Le secteur des assurances face aux risques émergents
Romain Paserot, Secrétaire Général Adjoint de l’Association Internationale des Superviseurs des Assurances (IAIS), a fourni une analyse détaillée des risques pesant sur le secteur des assurances. Malgré une stabilité apparente en termes de solvabilité et de rentabilité, le secteur subit des pressions croissantes, notamment dues à l’intensification des actifs illiquides et complexes, majoritairement provoquées par des changements dans les normes comptables.
M. Paserot a également évoqué les dangers géopolitiques, climatiques, et ceux associés à la digitalisation. Il a mis en avant les efforts des régulateurs, y compris ceux d’ACAPS, pour renforcer la résilience des entreprises d’assurances face à ces défis omniprésents, impliquant des tests de résistance et des stratégies de financement d’urgence.
Promouvoir la collaboration régionale pour une résilience accrue
Nezha Hayat, Présidente de l’AMMC, a plaidé pour une synergie renforcée entre les régulateurs africains et organisations internationales telles que l’Organisation Internationale des Commissions de Valeurs (IOSCO). Elle a souligné la nécessité d’intégrer les considérations climatiques et technologiques dans les stratégies financières.
Mme Hayat a détaillé les initiatives de l’AMERC (Africa and Middle East Regional Committee) pour renforcer la surveillance des risques systémiques, notamment via la création de groupes de travail axés sur la finance durable et la fintech. « La collaboration et le partage d’expériences sont essentiels pour anticiper et gérer les risques émergents », a-t-elle conclu.

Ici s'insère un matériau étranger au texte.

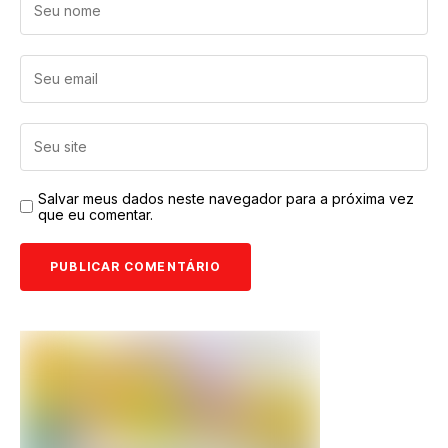
Salvar meus dados neste navegador para a próxima vez
que eu comentar.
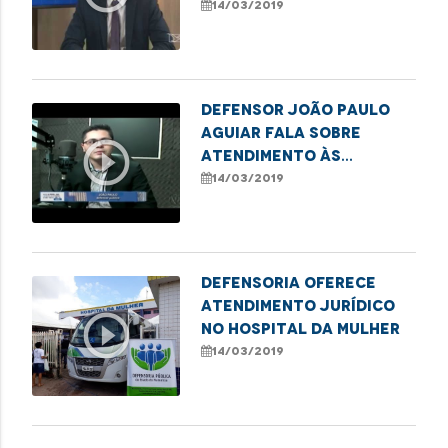
14/03/2019
Defensor João Paulo
Aguiar fala sobre
play_circle_outline
atendimento às
mulheres vítimas de
14/03/2019
violência
Defensoria oferece
atendimento jurídico
play_circle_outline
no Hospital da Mulher
14/03/2019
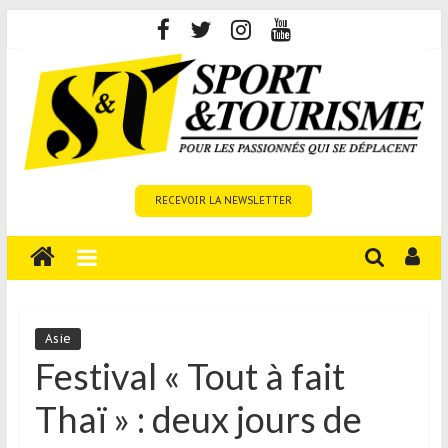
Skip
to
content
Sport
RECEVOIR LA NEWSLETTER
et
Tourisme
est
un
site
média
Asie
sur
Festival « Tout à fait
le
Thaï » : deux jours de
tourisme
sportif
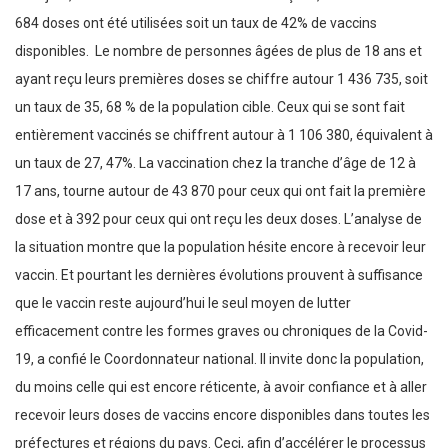
684 doses ont été utilisées soit un taux de 42% de vaccins
disponibles. Le nombre de personnes âgées de plus de 18 ans et
ayant reçu leurs premières doses se chiffre autour 1 436 735, soit
un taux de 35, 68 % de la population cible. Ceux qui se sont fait
entièrement vaccinés se chiffrent autour à 1 106 380, équivalent à
un taux de 27, 47%. La vaccination chez la tranche d’âge de 12 à
17 ans, tourne autour de 43 870 pour ceux qui ont fait la première
dose et à 392 pour ceux qui ont reçu les deux doses. L’analyse de
la situation montre que la population hésite encore à recevoir leur
vaccin. Et pourtant les dernières évolutions prouvent à suffisance
que le vaccin reste aujourd’hui le seul moyen de lutter
efficacement contre les formes graves ou chroniques de la Covid-
19, a confié le Coordonnateur national. Il invite donc la population,
du moins celle qui est encore réticente, à avoir confiance et à aller
recevoir leurs doses de vaccins encore disponibles dans toutes les
préfectures et régions du pays. Ceci, afin d’accélérer le processus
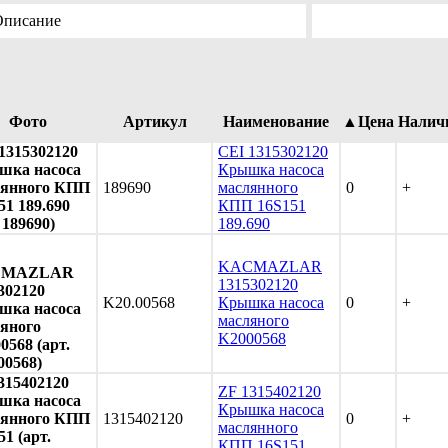
Описание
Фото
Артикул
Наименование
▲Цена
Налич
1315302120
CEI 1315302120
шка насоса
Крышка насоса
лянного КПП
189690
маслянного
0
+
51 189.690
КПП 16S151
 189690)
189.690
KACMAZLAR
CMAZLAR
1315302120
302120
K20.00568
Крышка насоса
0
+
шка насоса
масляного
яного
K2000568
0568 (арт.
00568)
315402120
ZF 1315402120
шка насоса
Крышка насоса
лянного КПП
1315402120
0
+
маслянного
51 (арт.
КПП 16S151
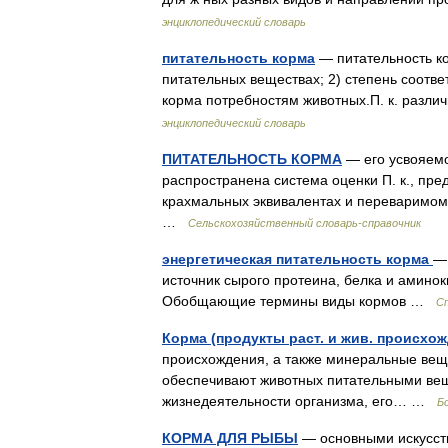
энциклопедический словарь
питательность корма
— питательность ко
питательных веществах; 2) степень соотве
корма потребностям животных.П. к. разл
энциклопедический словарь
ПИТАТЕЛЬНОСТЬ КОРМА
— его усвояемо
распространена система оценки П. к., пр
крахмальных эквивалентах и переваримом 
…
Сельскохозяйственный словарь-справочник
энергетическая питательность корма
— 
источник сырого протеина, белка и аминок
Обобщающие термины виды кормов …
Сп
Корма (продукты раст. и жив. происхож
происхождения, а также минеральные веще
обеспечивают животных питательными ве
жизнедеятельности организма, его… …
Б
КОРМА ДЛЯ РЫБЫ
— основными искусст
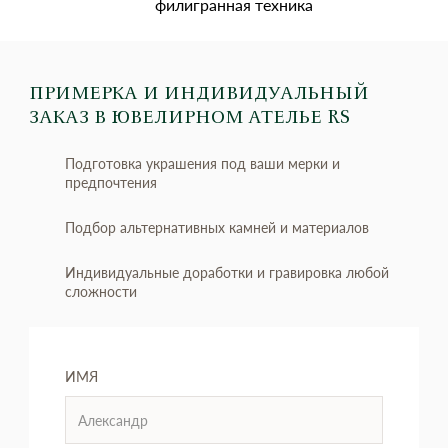
филигранная техника
ПРИМЕРКА И ИНДИВИДУАЛЬНЫЙ
ЗАКАЗ
В ЮВЕЛИРНОМ АТЕЛЬЕ RS
Подготовка украшения под ваши мерки и
предпочтения
Подбор альтернативных камней и материалов
Индивидуальные доработки и гравировка любой
сложности
ИМЯ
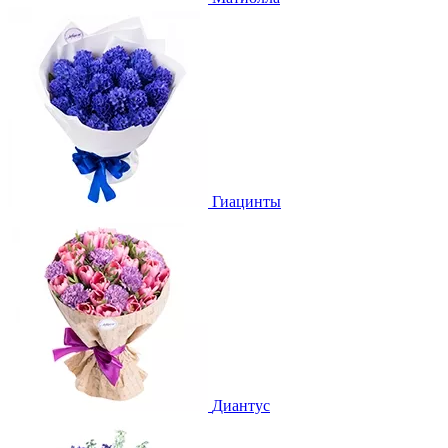
Гиацинты
Диантус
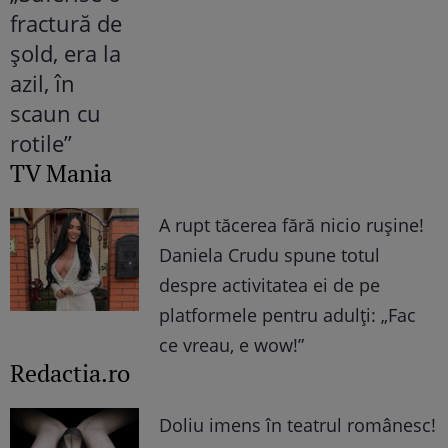
TV Mania
A rupt tăcerea fără nicio rușine!
Daniela Crudu spune totul
despre activitatea ei de pe
platformele pentru adulți: „Fac
ce vreau, e wow!”
Redactia.ro
Doliu imens în teatrul românesc!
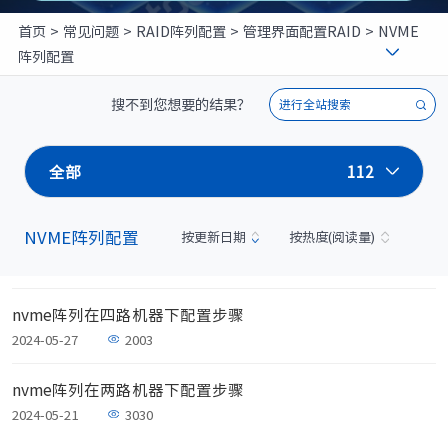
元脑品牌升级公告
首页
>
常见问题
>
RAID阵列配置
>
管理界面配置RAID
>
NVME
阵列配置
搜不到您想要的结果？
进行全站搜索
全部
112
NVME阵列配置
按更新日期
按热度(阅读量)
nvme阵列在四路机器下配置步骤
2024-05-27
2003
nvme阵列在两路机器下配置步骤
2024-05-21
3030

Un plaidoyer pour des solutions adaptées aux spécificités africaines
Dans une intervention à distance, le Dr Rama Krishna Sithanen, Gouverneur de la Banque de Maurice, a insisté sur la nécessité d’adopter des politiques adaptées à la diversité des économies africaines tout en mettant en avant les défis communs comme l’accroissement de la dette, les impacts climatiques et les tensions géopolitiques.
Il a souligné que des initiatives comme la Zone de Libre-Échange Continentale Africaine (ZLECAf) peuvent jouer un rôle capital dans le renforcement de la résilience économique. M. Sithanen a également mis l’accent sur le développement croissant des technologies financières tout en appelant à une régulation robuste pour minimiser les risques, particulièrement dans le domaine de la cybersécurité.
Les échanges de cette première matinée ont dégagé une palette de problématiques variées, des impacts climatiques à la gestion des actifs complexes, tout en soulignant l’urgence d’une coopération renforcée entre régulateurs. Les intervenants ont unanimement appelé à des actions concertées pour relever les défis géoéconomiques et climatiques, tout en exploitant les opportunités créées par la digitalisation.
Le symposium se poursuit avec des panels qui approfondissent les thèmes de la finance durable, de la cybersécurité et des cryptoactifs, avec des contributions anticipées de plusieurs experts internationaux.